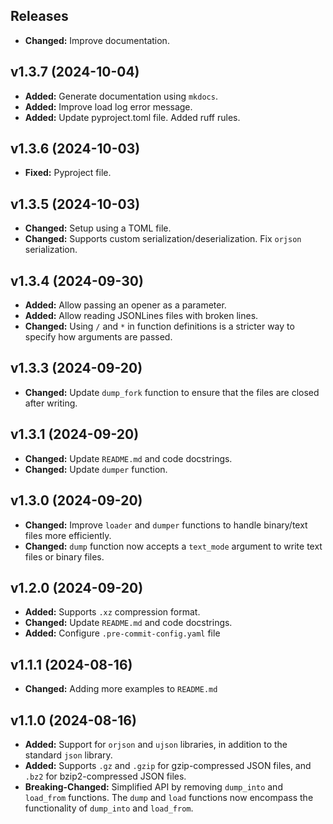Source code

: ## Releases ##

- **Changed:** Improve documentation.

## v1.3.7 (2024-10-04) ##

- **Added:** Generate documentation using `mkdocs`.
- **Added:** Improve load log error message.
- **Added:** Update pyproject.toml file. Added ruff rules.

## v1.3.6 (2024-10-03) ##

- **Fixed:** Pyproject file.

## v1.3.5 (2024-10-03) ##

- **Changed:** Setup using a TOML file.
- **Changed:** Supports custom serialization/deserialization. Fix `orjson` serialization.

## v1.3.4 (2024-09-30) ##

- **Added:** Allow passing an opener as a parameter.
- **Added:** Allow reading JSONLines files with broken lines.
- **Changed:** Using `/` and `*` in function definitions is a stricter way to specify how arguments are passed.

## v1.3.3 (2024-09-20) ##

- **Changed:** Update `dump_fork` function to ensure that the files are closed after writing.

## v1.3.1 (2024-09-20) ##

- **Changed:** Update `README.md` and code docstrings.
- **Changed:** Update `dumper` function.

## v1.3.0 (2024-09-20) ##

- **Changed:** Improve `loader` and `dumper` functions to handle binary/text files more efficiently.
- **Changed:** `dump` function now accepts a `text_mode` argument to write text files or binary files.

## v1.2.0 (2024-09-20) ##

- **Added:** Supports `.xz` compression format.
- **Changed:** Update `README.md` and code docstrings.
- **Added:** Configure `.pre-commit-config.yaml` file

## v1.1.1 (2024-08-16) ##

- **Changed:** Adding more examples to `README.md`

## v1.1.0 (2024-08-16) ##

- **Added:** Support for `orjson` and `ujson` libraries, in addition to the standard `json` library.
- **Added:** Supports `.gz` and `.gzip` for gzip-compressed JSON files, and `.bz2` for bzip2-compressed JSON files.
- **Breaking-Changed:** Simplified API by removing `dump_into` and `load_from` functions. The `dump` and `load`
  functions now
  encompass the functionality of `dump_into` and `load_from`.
● ● ● ● ●
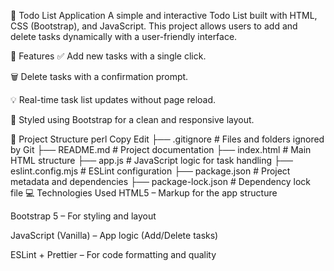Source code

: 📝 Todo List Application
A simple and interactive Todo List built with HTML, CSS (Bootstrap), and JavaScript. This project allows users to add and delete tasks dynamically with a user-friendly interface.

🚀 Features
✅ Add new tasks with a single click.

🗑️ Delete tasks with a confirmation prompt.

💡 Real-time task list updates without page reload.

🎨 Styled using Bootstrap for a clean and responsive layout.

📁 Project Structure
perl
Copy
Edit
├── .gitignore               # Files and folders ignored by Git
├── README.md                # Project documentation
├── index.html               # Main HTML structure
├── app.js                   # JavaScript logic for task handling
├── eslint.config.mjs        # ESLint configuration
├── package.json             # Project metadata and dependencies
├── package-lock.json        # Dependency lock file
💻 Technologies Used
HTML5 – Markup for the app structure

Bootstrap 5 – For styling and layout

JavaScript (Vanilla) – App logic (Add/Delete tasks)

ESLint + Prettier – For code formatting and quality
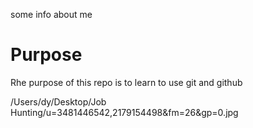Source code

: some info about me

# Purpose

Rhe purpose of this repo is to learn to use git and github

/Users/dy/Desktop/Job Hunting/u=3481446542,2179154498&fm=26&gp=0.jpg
● ● ● ● ●
ACTIVITY => Collect every line of the listing above that contains the word "layout".

TASK RESULT =>
🎨 Styled using Bootstrap for a clean and responsive layout.
Bootstrap 5 – For styling and layout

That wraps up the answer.